Dernière mise à jour : 5 janv. 2022


À regarder la prolifération de romans sur l’Algérie, on se dit que rien n’est oublié, mais que tout a été dit. Sauf quand une romancière talentueuse s’empare des oubliés de l’histoire, des perdants muselés par la honte qui ont préféré se taire. Le travail d’Alice Zeniter porte sur les zones d’ombres d’une histoire familiale, où l’Algérie n’est plus qu’une vieille toile cirée qu’on regarde de travers sans oser la jeter.

C’est l’histoire d’un aller retour en ferry, celui-là même qui a emporté sa famille vers Marseille un demi-siècle plus tôt, et sur lequel Naïma rebrousse chemin : elle est venue chercher des réponses au silence familial qui se transmet depuis deux générations. Petite fille de harki, elle a grandi autour d’une date interdite : 1962, l'année de l'exil.

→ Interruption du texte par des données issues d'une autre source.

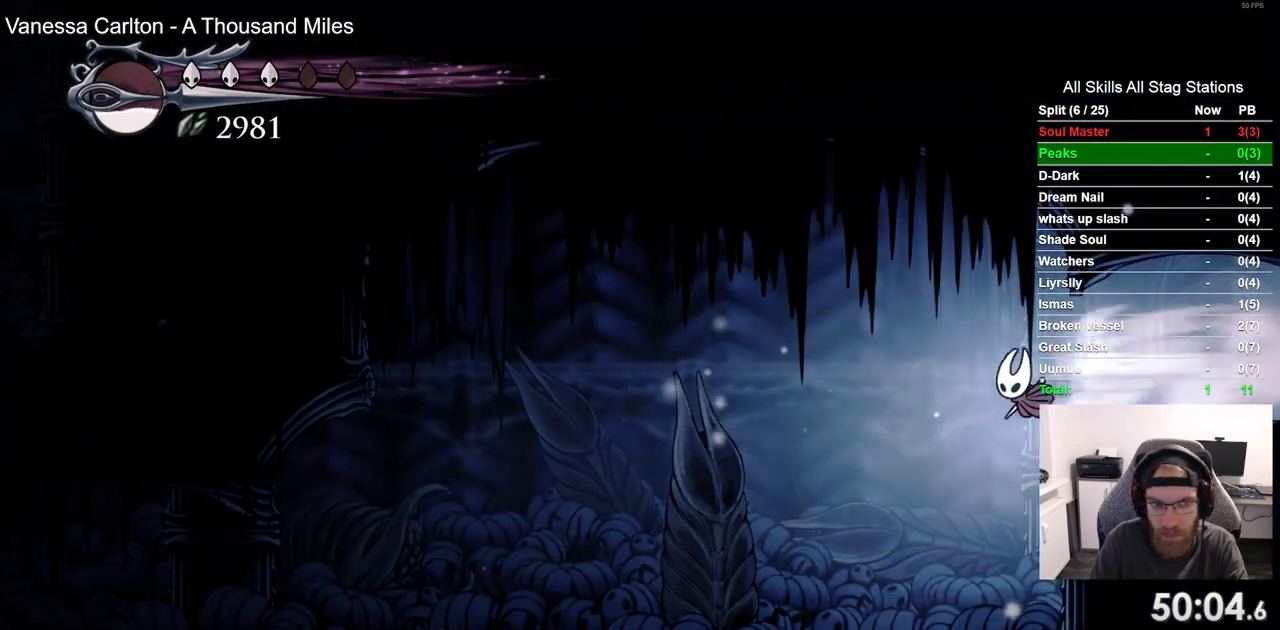
{"dt_ms": 500, "buttons": [], "left_stick": "center", "right_stick": "center", "events": [[67, "R2", "up"], [183, "DPAD_LEFT", "up"], [250, "SQUARE", "down"], [450, "SQUARE", "up"]]}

La première génération sera celle d’Ali, en 1930, riche propriétaire d’une oliveraie dans les montagnes kabyles, qui règne sur le village en patriarche éclairé. Ancien combattant supplétif de l’armée française, il se méfie du FNL comme de la peste bubonique et n'envisage pas l'ordre établi se renverser. Sa collaboration avec la police française s'impose alors comme une évidence. Un choix qui le rangera chez les vaincus à l’heure de l’Algérie libre.


L’Algérie racontée est celle des natifs exilés, qui en 1962 ont du plier bagage de peur des représailles, embarqués tant bien que mal sur les ferries en partance pour la France. L’eldorado est évidemment loin de la réalité : Ali et ses enfants découvrent la vétusté d’un camp de réfugiés aux abords de Marseille, l’ennui et surtout le mépris du gouvernement français qui ne sait que faire de ces milliers de harkis, ressortissants de deux pays qui ne veulent pas d’eux.


Hamid, le fils aîné d’Ali et le père de Naïma, incarne la deuxième génération. Celle dont les souvenirs du pays se sont taris, mais qui a tout de même conscience de la dégringolade sociale de son père. Il est né dans le mythe de l’oliveraie prospère mais va grandir dans un HLM de Normandie, rythmé par la vie de l’usine où travaille désormais Ali. Les fils prennent la place de ces pères déchus, devenus analphabètes, humiliés par l’apposition d’une croix en marge des papiers administratifs.


Hamid cherche à se réinventer et rattrape son retard scolaire, tourne autour de la question algérienne sans jamais obtenir de réponse. Un héritage fait de silences qu’il léguera à ses filles, issues d’un mariage mixte avec Clarisse, une Française « pure souche » qu’il rencontre à Paris.

« Il est furieux et gêné qu'au moment où le monde lui est devenu lisible dans ses grandes lignes politiques, les choix de son père constituent non pas un simple grain de sable mais une boule illogique et opaque, coincée dans ses grilles de lecture. Il voudrait avoir, comme Gilles et François, des parents aux modes de vie identifiables et cohérents, qui peuvent être rejetés en bloc – mentalité paysanne, mentalité bourgeoise. Au lieu de quoi, il a hérité d'un père insaisissable, qu'il voudrait défendre mais qui se refuse à être défendu. »

L’art de perdre, mieux qu’une fresque sur la quête des origines, est une sorte d’odyssée, qui marche à reculons dans le temps vers cette question lancinante : appartient-on à un pays dont on connaît seulement la fiche Wikipédia ? La romancière tente d’y répondre à travers son double narratif, Naïma, la toute première de la famille à fouler le sol de l'Algérie depuis un demi-siècle.

Alice Zeniter transforme ces personnages déchus en héros d'une formidable saga familiale, qui compte parmi les (peu nombreux) meilleurs romans de la rentrée littéraire 2017.